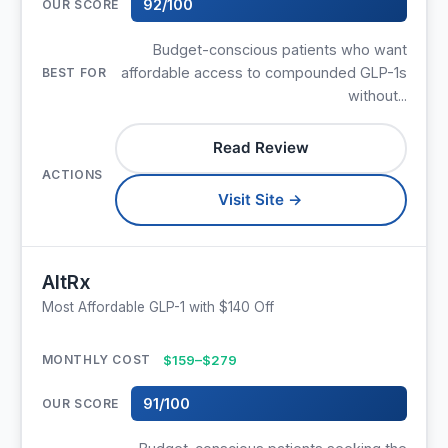
92/100
Budget-conscious patients who want
affordable access to compounded GLP-1s
without...
Read Review
Visit Site →
AltRx
Most Affordable GLP-1 with $140 Off
$159–$279
91/100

• • • •

Your goal: All of the data above should be quoted exactly, except for the pictures.

Expected answer:
92/100
Budget-conscious patients who want
affordable access to compounded GLP-1s
without...
Read Review
Visit Site →
AltRx
Most Affordable GLP-1 with $140 Off
$159–$279
91/100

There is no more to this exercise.